### Data excerpts:
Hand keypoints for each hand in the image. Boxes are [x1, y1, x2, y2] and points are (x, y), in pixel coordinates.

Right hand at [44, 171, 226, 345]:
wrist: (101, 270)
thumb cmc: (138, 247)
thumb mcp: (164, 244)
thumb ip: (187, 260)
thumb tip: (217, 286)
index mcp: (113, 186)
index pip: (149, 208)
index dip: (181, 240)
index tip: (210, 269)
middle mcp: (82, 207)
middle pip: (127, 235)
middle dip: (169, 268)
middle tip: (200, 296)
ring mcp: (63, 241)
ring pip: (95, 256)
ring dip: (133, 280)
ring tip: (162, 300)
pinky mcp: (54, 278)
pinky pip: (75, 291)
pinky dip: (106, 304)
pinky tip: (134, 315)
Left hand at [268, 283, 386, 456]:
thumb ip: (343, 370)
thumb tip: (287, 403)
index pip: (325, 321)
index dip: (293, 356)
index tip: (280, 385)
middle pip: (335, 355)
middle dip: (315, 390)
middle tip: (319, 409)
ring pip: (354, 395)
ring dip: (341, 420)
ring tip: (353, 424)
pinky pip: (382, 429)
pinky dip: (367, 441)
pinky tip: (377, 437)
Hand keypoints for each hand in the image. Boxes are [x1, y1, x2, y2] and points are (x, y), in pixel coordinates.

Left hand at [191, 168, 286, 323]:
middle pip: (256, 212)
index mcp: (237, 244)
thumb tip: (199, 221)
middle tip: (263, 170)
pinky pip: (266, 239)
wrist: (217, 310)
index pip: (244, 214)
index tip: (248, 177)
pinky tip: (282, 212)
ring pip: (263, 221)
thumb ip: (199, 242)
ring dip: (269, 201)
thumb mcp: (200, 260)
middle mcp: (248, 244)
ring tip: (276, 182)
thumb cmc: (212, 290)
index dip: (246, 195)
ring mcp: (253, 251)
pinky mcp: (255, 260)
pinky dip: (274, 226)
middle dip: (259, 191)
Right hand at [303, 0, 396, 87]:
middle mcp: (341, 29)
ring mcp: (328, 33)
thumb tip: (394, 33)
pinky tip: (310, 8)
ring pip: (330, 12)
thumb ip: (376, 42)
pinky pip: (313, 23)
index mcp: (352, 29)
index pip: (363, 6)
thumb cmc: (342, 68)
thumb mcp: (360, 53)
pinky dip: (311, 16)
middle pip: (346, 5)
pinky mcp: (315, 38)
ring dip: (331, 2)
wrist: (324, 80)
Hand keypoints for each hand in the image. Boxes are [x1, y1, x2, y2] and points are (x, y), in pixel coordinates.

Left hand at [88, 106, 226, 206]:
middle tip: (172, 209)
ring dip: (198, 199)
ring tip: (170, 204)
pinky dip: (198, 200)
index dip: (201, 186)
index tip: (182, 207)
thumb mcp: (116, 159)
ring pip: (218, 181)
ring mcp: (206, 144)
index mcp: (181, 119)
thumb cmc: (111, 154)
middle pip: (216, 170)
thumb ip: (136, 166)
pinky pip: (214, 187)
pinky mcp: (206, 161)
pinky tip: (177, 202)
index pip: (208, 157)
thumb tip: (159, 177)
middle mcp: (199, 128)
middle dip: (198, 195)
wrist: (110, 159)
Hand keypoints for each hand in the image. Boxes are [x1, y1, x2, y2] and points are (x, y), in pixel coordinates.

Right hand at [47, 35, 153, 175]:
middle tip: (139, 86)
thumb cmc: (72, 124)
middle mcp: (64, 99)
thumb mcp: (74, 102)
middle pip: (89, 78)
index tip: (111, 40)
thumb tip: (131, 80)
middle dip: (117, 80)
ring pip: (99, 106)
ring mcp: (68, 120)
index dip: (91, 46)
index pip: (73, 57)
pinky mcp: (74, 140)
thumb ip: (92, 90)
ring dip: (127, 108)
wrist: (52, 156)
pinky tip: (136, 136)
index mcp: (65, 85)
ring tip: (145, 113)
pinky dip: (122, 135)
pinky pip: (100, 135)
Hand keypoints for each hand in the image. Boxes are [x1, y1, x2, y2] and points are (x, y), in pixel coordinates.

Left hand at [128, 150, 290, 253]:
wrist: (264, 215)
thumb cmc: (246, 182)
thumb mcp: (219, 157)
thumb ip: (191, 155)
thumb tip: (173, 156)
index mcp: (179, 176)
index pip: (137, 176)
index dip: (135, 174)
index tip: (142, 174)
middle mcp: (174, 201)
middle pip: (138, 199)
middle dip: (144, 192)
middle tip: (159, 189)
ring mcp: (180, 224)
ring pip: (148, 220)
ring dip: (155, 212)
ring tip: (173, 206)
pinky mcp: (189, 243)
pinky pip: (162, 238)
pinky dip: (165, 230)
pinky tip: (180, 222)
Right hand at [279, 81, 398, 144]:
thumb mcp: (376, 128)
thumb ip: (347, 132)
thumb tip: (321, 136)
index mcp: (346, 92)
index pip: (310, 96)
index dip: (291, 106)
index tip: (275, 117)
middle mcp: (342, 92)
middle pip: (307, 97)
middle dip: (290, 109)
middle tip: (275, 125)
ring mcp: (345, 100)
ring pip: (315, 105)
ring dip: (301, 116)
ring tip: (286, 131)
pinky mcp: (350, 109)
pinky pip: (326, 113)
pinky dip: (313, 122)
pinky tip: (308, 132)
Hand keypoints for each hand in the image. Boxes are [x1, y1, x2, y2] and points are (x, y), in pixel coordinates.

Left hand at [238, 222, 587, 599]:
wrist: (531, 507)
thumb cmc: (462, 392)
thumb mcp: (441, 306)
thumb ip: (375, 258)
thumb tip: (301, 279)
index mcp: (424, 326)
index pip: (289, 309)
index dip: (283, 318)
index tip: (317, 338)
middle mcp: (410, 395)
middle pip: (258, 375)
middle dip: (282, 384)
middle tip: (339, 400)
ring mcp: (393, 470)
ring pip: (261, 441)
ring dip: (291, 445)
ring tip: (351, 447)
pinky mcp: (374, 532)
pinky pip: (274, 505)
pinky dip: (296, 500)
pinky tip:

### Task brief:
For this exercise, please output exactly the lines above starting at the line with "thumb tip: (131, 80)" and ending at the line with "index pip: (137, 176)", ends included.

### Expected answer:
thumb tip: (131, 80)
middle dip: (117, 80)
ring pip: (99, 106)
ring mcp: (68, 120)
index dip: (91, 46)
index pip: (73, 57)
pinky mcp: (74, 140)
thumb ip: (92, 90)
ring dip: (127, 108)
wrist: (52, 156)
pinky tip: (136, 136)
index mcp: (65, 85)
ring tip: (145, 113)
pinky dip: (122, 135)
pinky pip: (100, 135)
Hand keypoints for each hand in the image. Boxes are [x1, y1, x2, y2] and points are (x, y), in pixel coordinates.

Left hand at [128, 150, 290, 253]:
wrist: (264, 215)
thumb cmc: (246, 182)
thumb mcp: (219, 157)
thumb ip: (191, 155)
thumb tip: (173, 156)
index mcp: (179, 176)
index pip: (137, 176)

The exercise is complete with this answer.